Table 1. Performance evaluation metrics

4 Results and Discussion

Based on the metrics in Table 2, it can be noted that the models performed effectively in predicting passes in the electives considered and in recommending courses to students. The models also performed better than other models evaluated in Sect. 2 other than the k-nearest neighbour algorithm used in Ogunde and Ajibade [13]. Figure 6 displays the confusion matrix of the proposed classification model.

Fig. 6.
figure 6

Confusion matrix of the proposed classification model

Table 2. The performance metrics for the proposed system

The perfect precision score is 1.0. The first course predicted was found to have a precision score of 0.92 while the second course had a precision score of 0.75. The first course predicted was found to have a recall score of 0.75 and the second course had a recall score of 0.75. The first course predicted was found to have an F1 score of 0.83 and the second course had an F1 score of 0.75. The constructed model was seen to have a Mean Squared Error value of 0.48. RMSE is always non-negative and a value of zero shows that the model perfectly suits the data; thus, the lower the value, the better the model.
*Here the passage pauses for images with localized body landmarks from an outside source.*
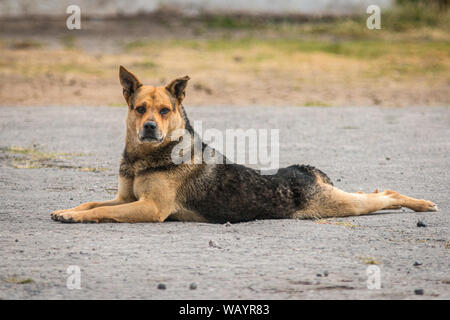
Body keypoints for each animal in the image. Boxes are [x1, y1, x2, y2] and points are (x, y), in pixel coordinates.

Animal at [51, 66, 438, 224]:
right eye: (139, 108)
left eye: (164, 110)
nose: (148, 127)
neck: (144, 158)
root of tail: (305, 171)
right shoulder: (125, 198)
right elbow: (92, 202)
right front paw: (68, 210)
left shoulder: (150, 208)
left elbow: (101, 212)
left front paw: (76, 217)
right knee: (377, 192)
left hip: (338, 205)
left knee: (381, 196)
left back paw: (421, 204)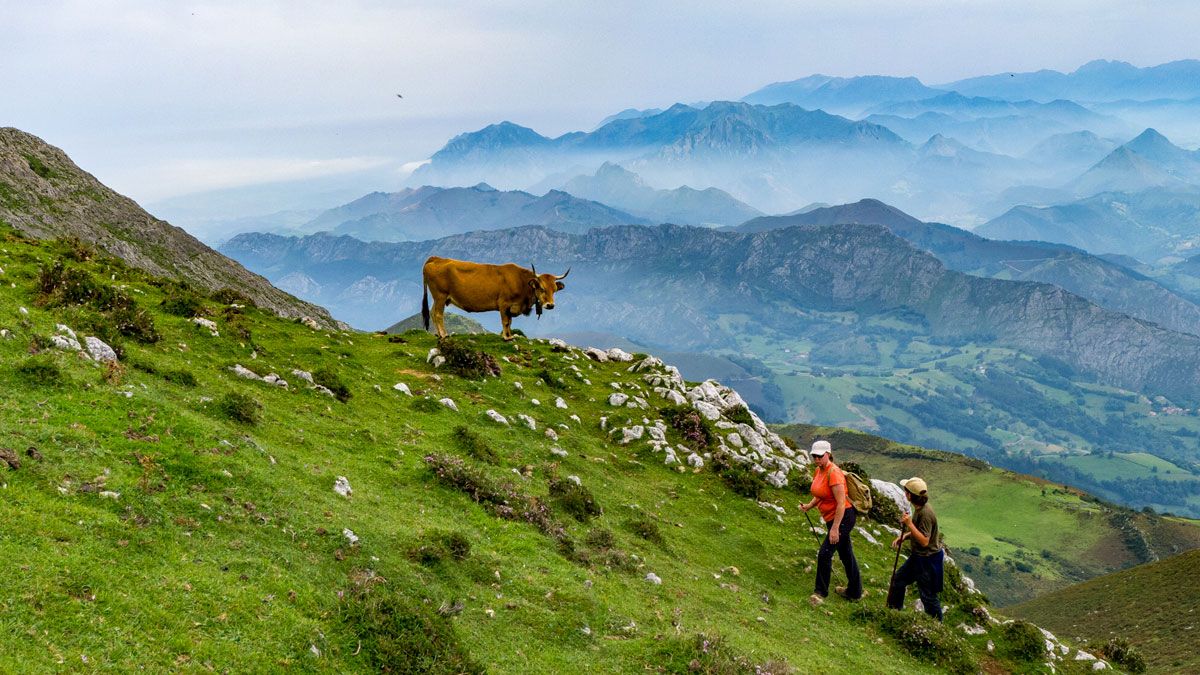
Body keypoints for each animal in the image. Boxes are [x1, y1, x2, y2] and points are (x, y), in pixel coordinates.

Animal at [422, 257, 571, 341]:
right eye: (541, 288)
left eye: (555, 289)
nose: (550, 305)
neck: (521, 282)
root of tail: (435, 258)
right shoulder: (504, 304)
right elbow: (505, 321)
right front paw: (506, 337)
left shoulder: (510, 307)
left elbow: (510, 322)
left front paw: (510, 335)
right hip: (440, 296)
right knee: (438, 314)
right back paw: (444, 334)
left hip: (438, 298)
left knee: (432, 313)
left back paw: (438, 334)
The constructed model was seen to have a Root-Mean-Square Error value of 1.63. The first course predicted was found to have an accuracy score of 0.84 while the second course had an accuracy score of 0.76.

5 Conclusion

Elective course selection tends to be a problem for many undergraduate students in tertiary institutions. Some reasons for this are the large number of possible electives to be selected, inadequate information about elective courses before selection, insufficient time for level advisers to gather course information, etc. While some recommender systems have been put in place to solve such problems, they tend to struggle because of inadequate training data, imbalances in training data, changes in students’ learning styles over time, etc. This study is meant to provide a better method of creating a course recommendation system for students in undergraduate degree programmes based on collected historical records of past grades by collecting and pre-processing data of past students from the school system, selecting good features to be used in the machine learning models, implementing and training the recommendation models, and evaluating the trained models. This study was carried out using the logistic regression statistical model for elective course pass prediction and the wide and deep recommendation model for elective course recommendation. This, being a supervised machine learning problem, was done by first collecting the data of past students from the Department of Computer Science, University of Ilorin, performing data pre-processing operations on the collected data (mainly data cleaning and data balancing), feature selection (which involves selecting the best independent variables to be used in the models), division of the data into training datasets and test datasets, training and optimizing the models, and finally, designing the web application to be used to access the models.